*** Opening DATASET RECORDS ***

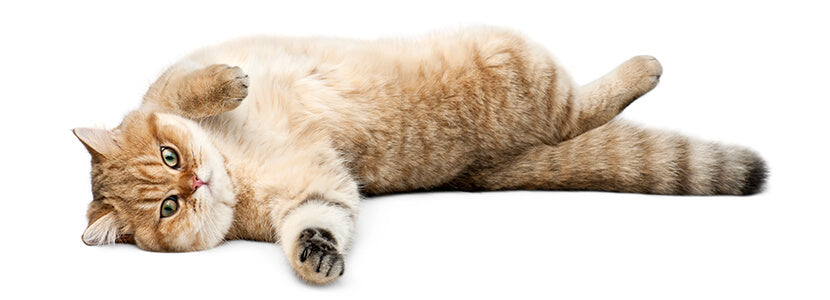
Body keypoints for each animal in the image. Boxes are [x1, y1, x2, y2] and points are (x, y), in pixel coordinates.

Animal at [75, 25, 772, 284]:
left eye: (170, 157)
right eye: (167, 208)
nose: (196, 183)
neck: (235, 168)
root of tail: (482, 167)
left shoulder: (167, 83)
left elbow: (188, 87)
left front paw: (231, 82)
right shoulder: (313, 188)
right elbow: (318, 220)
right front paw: (315, 255)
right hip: (523, 71)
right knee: (582, 107)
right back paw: (644, 65)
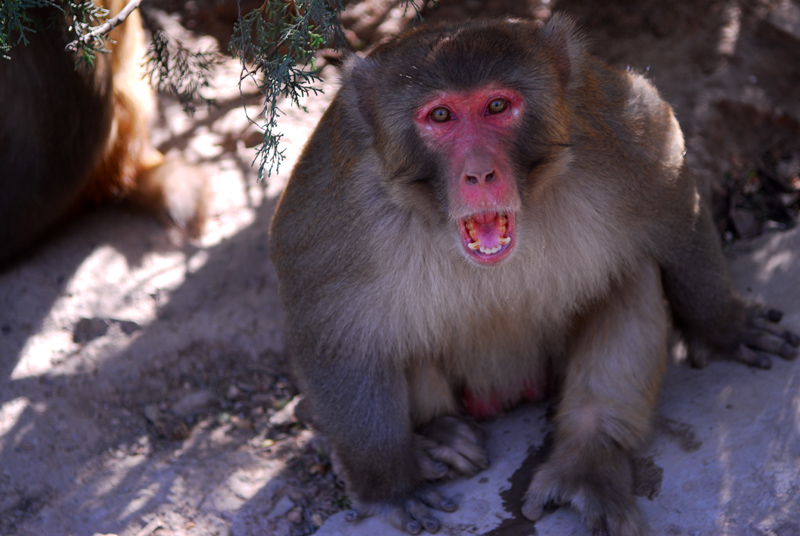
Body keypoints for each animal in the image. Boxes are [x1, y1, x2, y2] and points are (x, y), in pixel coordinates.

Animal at [270, 14, 800, 532]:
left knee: (634, 271)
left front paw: (726, 327)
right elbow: (332, 328)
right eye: (440, 116)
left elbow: (671, 195)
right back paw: (439, 434)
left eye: (497, 106)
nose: (480, 173)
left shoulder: (615, 135)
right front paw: (391, 487)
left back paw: (587, 456)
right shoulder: (338, 208)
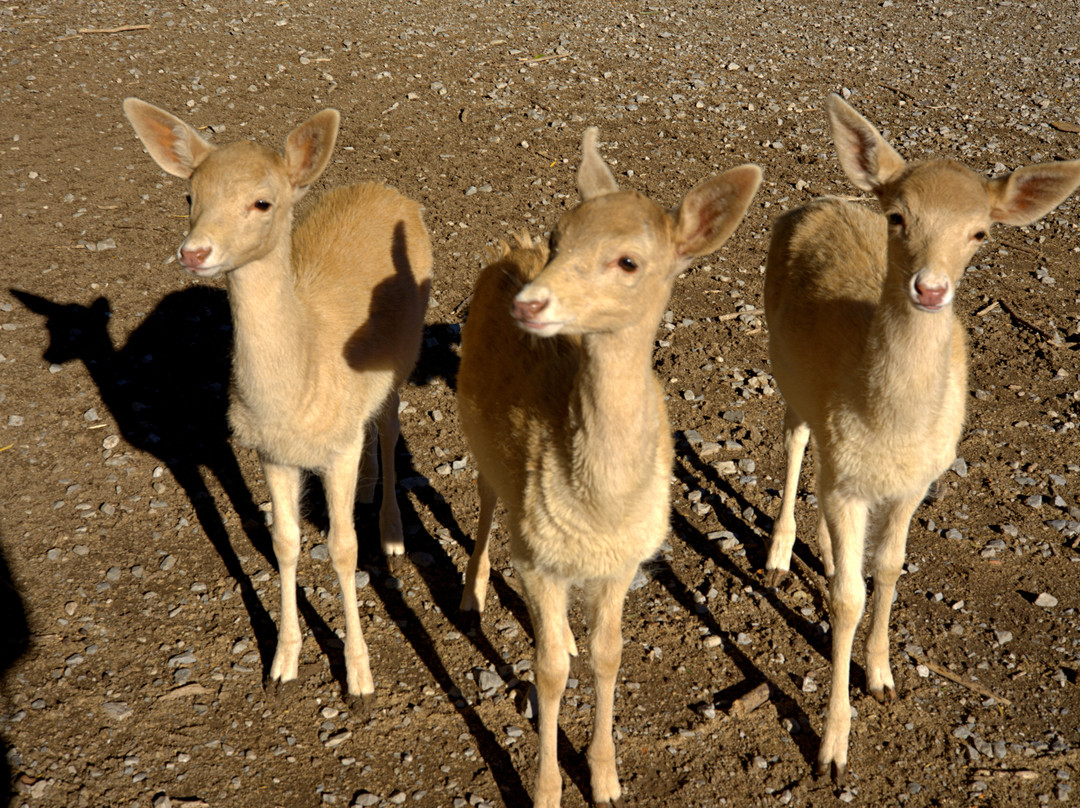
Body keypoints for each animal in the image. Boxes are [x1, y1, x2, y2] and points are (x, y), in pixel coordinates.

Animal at [122, 98, 433, 708]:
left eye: (262, 202)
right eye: (189, 196)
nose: (195, 251)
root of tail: (388, 191)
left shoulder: (334, 448)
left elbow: (342, 548)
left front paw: (358, 675)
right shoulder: (269, 451)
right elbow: (285, 542)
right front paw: (282, 662)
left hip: (403, 357)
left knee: (386, 428)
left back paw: (390, 531)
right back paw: (366, 492)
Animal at [456, 127, 761, 807]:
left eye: (628, 262)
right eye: (558, 237)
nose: (530, 303)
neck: (599, 505)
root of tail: (506, 252)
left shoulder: (624, 560)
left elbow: (607, 656)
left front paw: (605, 777)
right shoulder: (536, 553)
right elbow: (547, 672)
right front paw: (545, 789)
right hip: (479, 438)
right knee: (487, 501)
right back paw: (471, 593)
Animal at [762, 93, 1080, 783]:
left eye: (980, 232)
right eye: (898, 217)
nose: (931, 289)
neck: (890, 427)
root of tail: (824, 198)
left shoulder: (915, 481)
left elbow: (888, 569)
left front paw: (881, 675)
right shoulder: (849, 479)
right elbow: (846, 601)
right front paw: (832, 748)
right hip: (784, 369)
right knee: (795, 443)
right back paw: (779, 551)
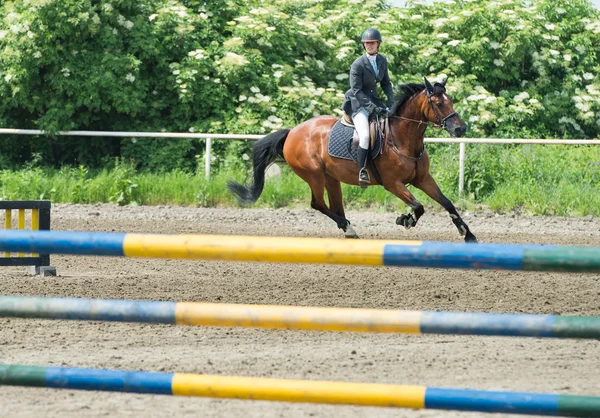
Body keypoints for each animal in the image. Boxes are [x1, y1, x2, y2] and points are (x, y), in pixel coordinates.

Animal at [230, 76, 478, 243]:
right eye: (439, 103)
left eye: (450, 100)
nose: (460, 129)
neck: (402, 139)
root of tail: (292, 132)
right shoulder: (393, 184)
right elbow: (418, 207)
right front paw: (405, 220)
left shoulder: (423, 179)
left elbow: (446, 202)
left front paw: (467, 234)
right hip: (314, 175)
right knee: (318, 204)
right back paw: (348, 228)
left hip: (331, 177)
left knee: (335, 206)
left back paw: (348, 229)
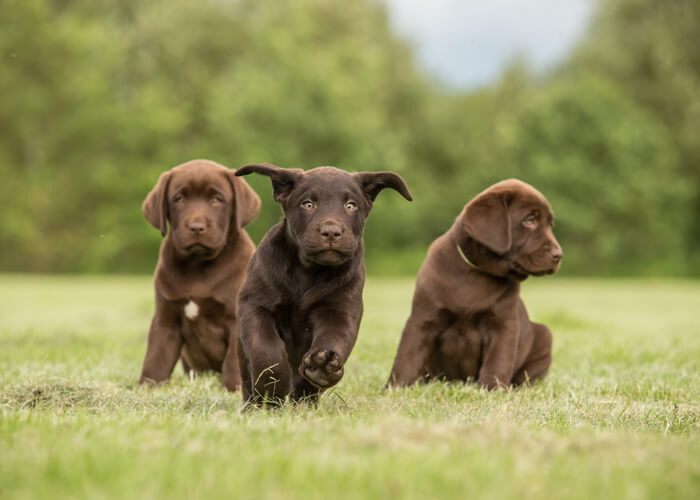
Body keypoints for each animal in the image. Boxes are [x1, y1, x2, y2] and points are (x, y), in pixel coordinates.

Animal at [139, 160, 260, 390]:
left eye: (217, 199)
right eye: (179, 199)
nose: (196, 227)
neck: (197, 264)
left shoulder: (235, 318)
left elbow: (233, 360)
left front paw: (234, 388)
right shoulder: (166, 319)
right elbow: (156, 357)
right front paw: (148, 387)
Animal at [237, 164, 410, 406]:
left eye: (350, 206)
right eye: (308, 204)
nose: (331, 232)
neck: (308, 270)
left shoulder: (339, 311)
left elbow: (334, 337)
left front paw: (322, 367)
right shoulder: (255, 305)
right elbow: (265, 348)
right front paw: (273, 388)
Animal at [386, 180, 560, 390]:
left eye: (550, 224)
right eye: (529, 220)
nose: (559, 255)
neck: (476, 272)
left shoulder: (504, 324)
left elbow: (497, 362)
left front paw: (492, 390)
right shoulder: (423, 319)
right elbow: (406, 358)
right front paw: (393, 389)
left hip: (544, 336)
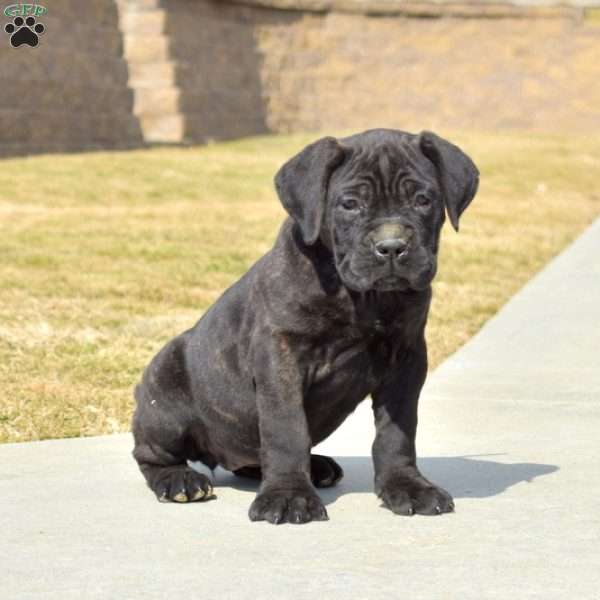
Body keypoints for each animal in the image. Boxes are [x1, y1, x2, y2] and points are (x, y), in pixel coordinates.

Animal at [131, 127, 478, 524]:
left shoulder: (406, 359)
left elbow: (398, 431)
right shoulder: (281, 357)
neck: (362, 298)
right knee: (150, 454)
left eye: (423, 200)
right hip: (165, 391)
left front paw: (407, 486)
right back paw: (179, 480)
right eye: (349, 204)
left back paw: (316, 466)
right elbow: (286, 429)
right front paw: (288, 495)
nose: (391, 246)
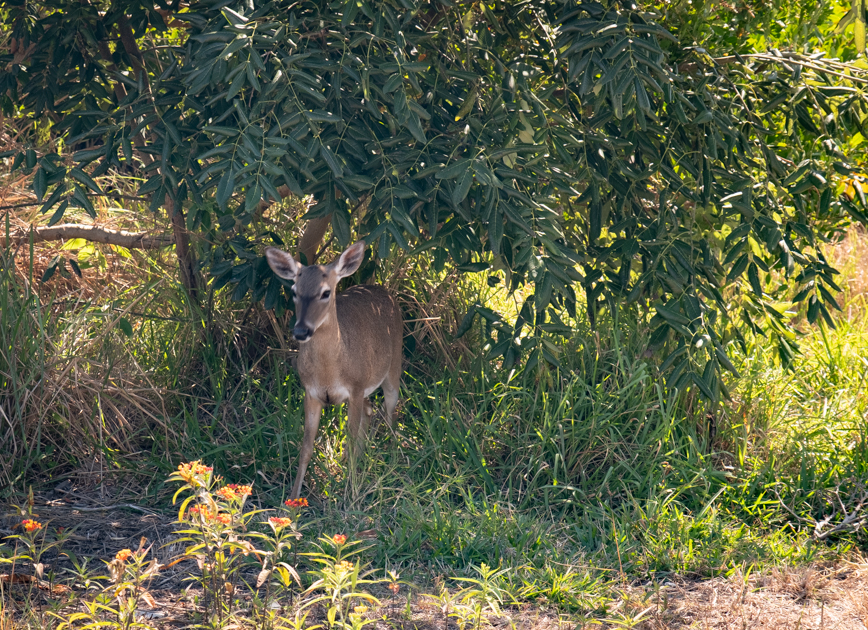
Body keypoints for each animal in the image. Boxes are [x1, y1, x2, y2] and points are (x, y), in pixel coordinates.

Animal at [265, 241, 403, 499]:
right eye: (294, 291)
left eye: (325, 293)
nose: (301, 331)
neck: (329, 373)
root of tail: (385, 291)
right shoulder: (311, 392)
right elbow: (306, 447)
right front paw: (292, 497)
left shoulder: (356, 387)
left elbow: (350, 435)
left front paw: (352, 491)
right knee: (370, 411)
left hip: (393, 365)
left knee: (390, 412)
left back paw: (388, 458)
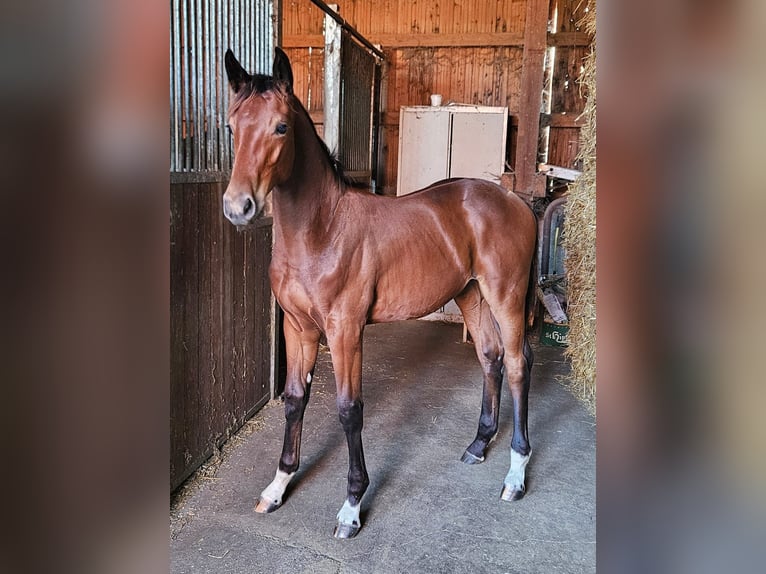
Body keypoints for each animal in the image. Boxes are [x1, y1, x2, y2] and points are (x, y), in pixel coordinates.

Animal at [222, 47, 538, 539]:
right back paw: (478, 444)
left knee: (520, 364)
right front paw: (278, 486)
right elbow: (294, 400)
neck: (321, 230)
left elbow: (350, 409)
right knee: (491, 358)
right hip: (471, 295)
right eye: (231, 127)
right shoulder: (299, 328)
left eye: (281, 127)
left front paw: (352, 506)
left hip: (505, 295)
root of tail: (515, 199)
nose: (238, 208)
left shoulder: (345, 331)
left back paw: (516, 476)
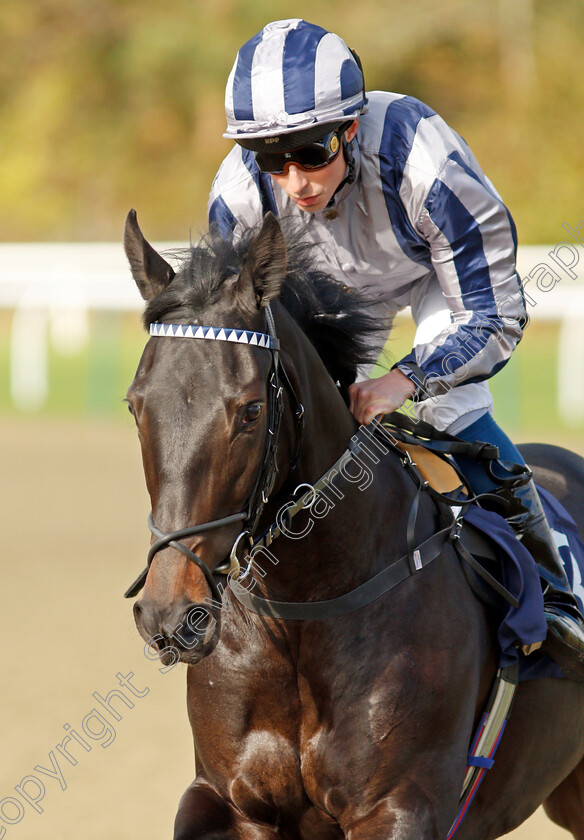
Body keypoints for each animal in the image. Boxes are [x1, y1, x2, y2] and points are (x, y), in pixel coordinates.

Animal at [122, 212, 584, 840]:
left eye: (250, 410)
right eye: (135, 405)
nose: (168, 615)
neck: (302, 610)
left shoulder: (399, 806)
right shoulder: (225, 798)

*** Closing DATASET RECORDS ***

## WHAT TO PRODUCE
Although the records contain pictures, only the text should be copied, exactly as it stands.

## OUTPUT OF THE TASK
Body keypoints for each animal in the image. Boxes are [x1, y1, x2, y2] and points are (x, y), in pixel coordinates.

Animal at [75, 25, 772, 284]:
left eye: (170, 157)
right eye: (167, 208)
nose: (196, 183)
neck: (235, 168)
root of tail: (482, 167)
left shoulder: (167, 83)
left elbow: (188, 87)
left front paw: (231, 82)
right shoulder: (313, 188)
right elbow: (318, 220)
right front paw: (315, 255)
right hip: (523, 71)
right knee: (582, 107)
right back paw: (644, 65)
Body keypoints for each animal in the image. Boxes are [x1, y1, x2, y2] and points are (x, y), in pixel coordinates.

Animal at [270, 14, 800, 532]:
left knee: (634, 271)
left front paw: (726, 327)
right elbow: (332, 328)
right eye: (440, 116)
left elbow: (671, 195)
right back paw: (439, 434)
left eye: (497, 106)
nose: (480, 173)
left shoulder: (615, 135)
right front paw: (391, 487)
left back paw: (587, 456)
right shoulder: (338, 208)
Body keypoints for each animal in the image. Boxes are [x1, y1, x2, y2] and points are (x, y), in pixel coordinates.

Animal at [122, 98, 433, 708]:
left eye: (262, 202)
right eye: (189, 196)
nose: (195, 251)
root of tail: (388, 191)
left shoulder: (334, 448)
left elbow: (342, 548)
left front paw: (358, 675)
right shoulder: (269, 451)
right elbow: (285, 542)
right front paw: (282, 662)
left hip: (403, 357)
left knee: (386, 428)
left back paw: (390, 531)
right back paw: (366, 492)
Animal at [456, 127, 761, 807]:
left eye: (628, 262)
right eye: (558, 237)
nose: (530, 303)
neck: (599, 505)
root of tail: (506, 252)
left shoulder: (624, 560)
left elbow: (607, 656)
left front paw: (605, 777)
right shoulder: (536, 553)
right elbow: (547, 672)
right front paw: (545, 789)
right hip: (479, 438)
right knee: (487, 501)
right back paw: (471, 593)
Animal at [762, 93, 1080, 783]:
left eye: (980, 232)
right eye: (898, 217)
nose: (931, 289)
neck: (890, 427)
root of tail: (824, 198)
left shoulder: (915, 481)
left elbow: (888, 569)
left front paw: (881, 675)
right shoulder: (849, 479)
right elbow: (846, 601)
right front paw: (832, 748)
right hip: (784, 369)
right knee: (795, 443)
right back paw: (779, 551)
Body keypoints for each animal in the image. Boxes are [x1, y1, x2, y2] and points are (x, y), in pixel coordinates.

Animal at [230, 76, 478, 243]:
right eye: (439, 103)
left eye: (450, 100)
nose: (460, 129)
neck: (402, 139)
root of tail: (292, 132)
right shoulder: (393, 184)
right elbow: (418, 207)
right front paw: (405, 220)
left shoulder: (423, 179)
left elbow: (446, 202)
left front paw: (467, 234)
right hip: (314, 175)
right knee: (318, 204)
right back paw: (348, 228)
left hip: (331, 177)
left knee: (335, 206)
left back paw: (348, 229)
Body keypoints for each animal in the image. Boxes are [x1, y1, x2, y2] and points are (x, y), in pixel coordinates.

Animal at [139, 160, 260, 390]:
left eye: (217, 199)
right eye: (179, 199)
nose: (196, 227)
neck: (197, 264)
left shoulder: (235, 318)
left elbow: (233, 360)
left front paw: (234, 388)
right shoulder: (166, 319)
right elbow: (156, 357)
right front paw: (148, 387)
Animal at [237, 164, 410, 406]:
left eye: (350, 206)
right eye: (308, 204)
nose: (331, 232)
neck: (308, 270)
left shoulder: (339, 311)
left elbow: (334, 337)
left front paw: (322, 367)
right shoulder: (255, 305)
right elbow: (265, 348)
right front paw: (273, 388)
Animal at [386, 180, 560, 390]:
left eye: (550, 224)
right eye: (529, 220)
nose: (559, 255)
neck: (476, 272)
left shoulder: (504, 324)
left elbow: (497, 362)
left front paw: (492, 390)
right shoulder: (423, 319)
right elbow: (406, 358)
right front paw: (393, 389)
left hip: (544, 336)
Body keypoints for each animal in the image. Boxes are [x1, y1, x2, y2] and points are (x, y), in pixel coordinates.

Animal at [131, 127, 478, 524]:
left shoulder: (406, 359)
left elbow: (398, 431)
right shoulder: (281, 357)
neck: (362, 298)
right knee: (150, 454)
left eye: (423, 200)
right hip: (165, 391)
left front paw: (407, 486)
right back paw: (179, 480)
right eye: (349, 204)
left back paw: (316, 466)
right elbow: (286, 429)
right front paw: (288, 495)
nose: (391, 246)
Body keypoints for each animal in the image. Boxes are [x1, y1, x2, y2] and points are (x, y), in pixel coordinates.

Animal at [265, 241, 403, 499]:
right eye: (294, 291)
left eye: (325, 293)
nose: (301, 331)
neck: (329, 373)
root of tail: (385, 291)
right shoulder: (311, 392)
right elbow: (306, 447)
right front paw: (292, 497)
left shoulder: (356, 387)
left elbow: (350, 435)
left front paw: (352, 491)
right knee: (370, 411)
left hip: (393, 365)
left knee: (390, 412)
left back paw: (388, 458)
Body keypoints for each animal in the image. Boxes are [x1, y1, x2, y2] and points are (x, y), in pixel coordinates.

Animal at [222, 47, 538, 539]:
right back paw: (478, 444)
left knee: (520, 364)
right front paw: (278, 486)
right elbow: (294, 400)
neck: (321, 230)
left elbow: (350, 409)
right knee: (491, 358)
right hip: (471, 295)
right eye: (231, 127)
right shoulder: (299, 328)
left eye: (281, 127)
left front paw: (352, 506)
left hip: (505, 295)
root of tail: (515, 199)
nose: (238, 208)
left shoulder: (345, 331)
left back paw: (516, 476)
Body keypoints for each animal in the image. Boxes are [x1, y1, x2, y2] and points are (x, y), in pixel coordinates.

Animal at [122, 212, 584, 840]:
left eye: (250, 410)
right eye: (135, 405)
nose: (168, 615)
neck: (302, 610)
left shoulder: (399, 806)
right shoulder: (225, 798)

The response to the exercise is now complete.